Data drawn from a collection
** begin **
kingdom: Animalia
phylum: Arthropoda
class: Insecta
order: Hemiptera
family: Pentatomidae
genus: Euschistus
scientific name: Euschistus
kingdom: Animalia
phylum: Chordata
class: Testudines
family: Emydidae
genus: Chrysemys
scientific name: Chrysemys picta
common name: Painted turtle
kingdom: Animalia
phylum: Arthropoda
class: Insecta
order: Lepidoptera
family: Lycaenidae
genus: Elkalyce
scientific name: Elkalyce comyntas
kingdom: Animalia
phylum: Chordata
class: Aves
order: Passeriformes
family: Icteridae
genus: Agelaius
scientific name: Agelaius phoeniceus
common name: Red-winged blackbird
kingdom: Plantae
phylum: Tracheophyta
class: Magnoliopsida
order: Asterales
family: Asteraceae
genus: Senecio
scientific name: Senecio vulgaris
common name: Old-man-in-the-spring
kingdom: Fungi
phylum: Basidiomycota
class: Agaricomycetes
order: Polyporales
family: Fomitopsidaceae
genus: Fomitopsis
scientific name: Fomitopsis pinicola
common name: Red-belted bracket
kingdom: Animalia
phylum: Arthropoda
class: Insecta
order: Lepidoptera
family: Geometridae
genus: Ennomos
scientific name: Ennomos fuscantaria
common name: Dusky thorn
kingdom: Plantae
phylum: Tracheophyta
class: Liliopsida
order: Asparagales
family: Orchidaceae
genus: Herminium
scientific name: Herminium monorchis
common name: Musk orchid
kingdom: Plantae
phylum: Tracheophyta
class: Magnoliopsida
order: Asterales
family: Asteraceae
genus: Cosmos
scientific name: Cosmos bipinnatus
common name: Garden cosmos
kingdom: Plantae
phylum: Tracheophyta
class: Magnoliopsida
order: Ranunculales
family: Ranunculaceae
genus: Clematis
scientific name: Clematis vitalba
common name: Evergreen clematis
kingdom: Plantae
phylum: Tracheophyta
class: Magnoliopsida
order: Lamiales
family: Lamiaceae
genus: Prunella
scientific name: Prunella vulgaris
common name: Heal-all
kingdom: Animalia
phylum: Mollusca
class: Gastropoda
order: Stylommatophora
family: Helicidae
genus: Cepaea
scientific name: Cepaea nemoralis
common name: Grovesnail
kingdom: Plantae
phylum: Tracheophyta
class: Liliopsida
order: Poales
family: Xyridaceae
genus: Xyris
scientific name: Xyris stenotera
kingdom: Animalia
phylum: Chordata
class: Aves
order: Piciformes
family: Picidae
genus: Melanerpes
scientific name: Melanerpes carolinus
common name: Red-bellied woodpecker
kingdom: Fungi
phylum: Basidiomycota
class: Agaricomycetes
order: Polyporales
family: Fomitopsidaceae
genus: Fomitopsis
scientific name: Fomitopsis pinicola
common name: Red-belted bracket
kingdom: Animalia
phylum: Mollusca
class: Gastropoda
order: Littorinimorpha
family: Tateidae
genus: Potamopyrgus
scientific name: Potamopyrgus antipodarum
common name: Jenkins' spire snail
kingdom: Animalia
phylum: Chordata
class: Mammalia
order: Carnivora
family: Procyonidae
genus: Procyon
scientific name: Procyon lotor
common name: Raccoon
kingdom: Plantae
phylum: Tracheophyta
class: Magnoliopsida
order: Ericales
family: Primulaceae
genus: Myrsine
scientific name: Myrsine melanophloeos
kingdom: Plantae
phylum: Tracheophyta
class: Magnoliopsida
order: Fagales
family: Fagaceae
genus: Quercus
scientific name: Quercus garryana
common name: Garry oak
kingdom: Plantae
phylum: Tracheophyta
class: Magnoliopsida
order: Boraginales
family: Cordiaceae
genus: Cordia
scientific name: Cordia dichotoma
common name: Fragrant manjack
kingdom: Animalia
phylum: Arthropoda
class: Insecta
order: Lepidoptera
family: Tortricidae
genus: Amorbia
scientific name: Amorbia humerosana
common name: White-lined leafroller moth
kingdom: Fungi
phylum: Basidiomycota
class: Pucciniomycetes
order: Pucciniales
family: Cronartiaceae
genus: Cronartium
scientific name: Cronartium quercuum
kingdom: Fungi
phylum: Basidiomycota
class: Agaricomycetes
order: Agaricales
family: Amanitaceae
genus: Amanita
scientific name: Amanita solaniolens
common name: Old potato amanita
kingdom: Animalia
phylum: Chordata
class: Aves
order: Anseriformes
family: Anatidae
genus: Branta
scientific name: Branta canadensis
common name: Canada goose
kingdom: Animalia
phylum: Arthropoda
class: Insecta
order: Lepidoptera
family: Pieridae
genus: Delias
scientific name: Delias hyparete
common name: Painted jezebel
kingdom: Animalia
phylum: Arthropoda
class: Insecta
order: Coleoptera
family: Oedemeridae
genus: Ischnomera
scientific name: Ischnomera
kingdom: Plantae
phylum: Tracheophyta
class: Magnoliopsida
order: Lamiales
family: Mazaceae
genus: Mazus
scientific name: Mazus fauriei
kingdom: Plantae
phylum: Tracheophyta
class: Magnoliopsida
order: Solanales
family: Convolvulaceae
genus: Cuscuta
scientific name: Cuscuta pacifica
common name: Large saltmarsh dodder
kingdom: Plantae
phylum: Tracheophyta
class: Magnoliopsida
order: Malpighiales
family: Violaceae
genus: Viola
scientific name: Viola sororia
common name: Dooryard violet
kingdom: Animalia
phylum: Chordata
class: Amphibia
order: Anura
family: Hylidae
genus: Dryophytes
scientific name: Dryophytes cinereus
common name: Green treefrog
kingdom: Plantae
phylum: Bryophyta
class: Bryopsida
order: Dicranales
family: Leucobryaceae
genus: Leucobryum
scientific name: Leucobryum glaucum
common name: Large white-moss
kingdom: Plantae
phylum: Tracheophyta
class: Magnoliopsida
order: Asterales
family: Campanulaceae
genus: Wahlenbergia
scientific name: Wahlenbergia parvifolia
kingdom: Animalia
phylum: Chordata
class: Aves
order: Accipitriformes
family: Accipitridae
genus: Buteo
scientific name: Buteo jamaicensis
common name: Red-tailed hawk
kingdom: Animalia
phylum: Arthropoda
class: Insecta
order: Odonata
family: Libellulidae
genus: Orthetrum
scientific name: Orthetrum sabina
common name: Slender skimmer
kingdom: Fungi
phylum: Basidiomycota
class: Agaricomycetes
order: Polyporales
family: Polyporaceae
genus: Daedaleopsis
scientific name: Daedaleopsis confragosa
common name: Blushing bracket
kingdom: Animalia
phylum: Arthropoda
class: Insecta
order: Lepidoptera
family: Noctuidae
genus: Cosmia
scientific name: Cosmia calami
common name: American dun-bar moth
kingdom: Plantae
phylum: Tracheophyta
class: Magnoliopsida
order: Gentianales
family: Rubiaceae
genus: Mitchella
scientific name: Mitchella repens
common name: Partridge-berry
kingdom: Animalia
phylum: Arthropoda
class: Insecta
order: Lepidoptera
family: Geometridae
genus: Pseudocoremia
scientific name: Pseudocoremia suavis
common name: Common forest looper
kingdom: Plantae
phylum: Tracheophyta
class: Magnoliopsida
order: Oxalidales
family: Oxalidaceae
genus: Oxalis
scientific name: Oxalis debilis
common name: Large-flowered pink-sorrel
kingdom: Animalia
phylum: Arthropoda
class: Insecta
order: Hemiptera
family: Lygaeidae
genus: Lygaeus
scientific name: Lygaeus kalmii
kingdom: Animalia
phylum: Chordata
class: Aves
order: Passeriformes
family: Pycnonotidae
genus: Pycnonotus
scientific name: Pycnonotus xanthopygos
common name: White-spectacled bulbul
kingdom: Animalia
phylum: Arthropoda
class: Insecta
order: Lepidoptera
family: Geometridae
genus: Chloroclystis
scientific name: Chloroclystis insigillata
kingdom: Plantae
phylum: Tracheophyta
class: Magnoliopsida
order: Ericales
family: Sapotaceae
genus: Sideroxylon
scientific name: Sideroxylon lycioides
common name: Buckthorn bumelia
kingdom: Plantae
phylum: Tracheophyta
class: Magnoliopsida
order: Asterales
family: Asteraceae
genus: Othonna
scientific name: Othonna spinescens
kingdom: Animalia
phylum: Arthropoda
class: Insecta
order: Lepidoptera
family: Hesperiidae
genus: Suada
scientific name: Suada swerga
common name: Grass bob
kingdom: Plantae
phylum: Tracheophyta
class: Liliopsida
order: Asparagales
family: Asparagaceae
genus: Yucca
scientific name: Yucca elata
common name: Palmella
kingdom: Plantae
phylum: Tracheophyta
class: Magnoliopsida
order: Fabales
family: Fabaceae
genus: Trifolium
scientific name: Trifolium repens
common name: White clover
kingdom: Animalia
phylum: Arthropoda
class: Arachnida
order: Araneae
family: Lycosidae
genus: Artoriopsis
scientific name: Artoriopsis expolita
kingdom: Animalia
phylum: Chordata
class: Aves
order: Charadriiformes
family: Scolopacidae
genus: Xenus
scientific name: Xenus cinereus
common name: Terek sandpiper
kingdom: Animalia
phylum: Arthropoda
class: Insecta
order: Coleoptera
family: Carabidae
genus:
** end **
#### [WHAT YOU ARE ASKED TO DO]
Write out the data word for word, beginning at the line that contains "scientific name: Delias hyparete" and stopping after the line that contains "scientific name: Wahlenbergia parvifolia".

#### [TASK OUTPUT]
scientific name: Delias hyparete
common name: Painted jezebel
kingdom: Animalia
phylum: Arthropoda
class: Insecta
order: Coleoptera
family: Oedemeridae
genus: Ischnomera
scientific name: Ischnomera
kingdom: Plantae
phylum: Tracheophyta
class: Magnoliopsida
order: Lamiales
family: Mazaceae
genus: Mazus
scientific name: Mazus fauriei
kingdom: Plantae
phylum: Tracheophyta
class: Magnoliopsida
order: Solanales
family: Convolvulaceae
genus: Cuscuta
scientific name: Cuscuta pacifica
common name: Large saltmarsh dodder
kingdom: Plantae
phylum: Tracheophyta
class: Magnoliopsida
order: Malpighiales
family: Violaceae
genus: Viola
scientific name: Viola sororia
common name: Dooryard violet
kingdom: Animalia
phylum: Chordata
class: Amphibia
order: Anura
family: Hylidae
genus: Dryophytes
scientific name: Dryophytes cinereus
common name: Green treefrog
kingdom: Plantae
phylum: Bryophyta
class: Bryopsida
order: Dicranales
family: Leucobryaceae
genus: Leucobryum
scientific name: Leucobryum glaucum
common name: Large white-moss
kingdom: Plantae
phylum: Tracheophyta
class: Magnoliopsida
order: Asterales
family: Campanulaceae
genus: Wahlenbergia
scientific name: Wahlenbergia parvifolia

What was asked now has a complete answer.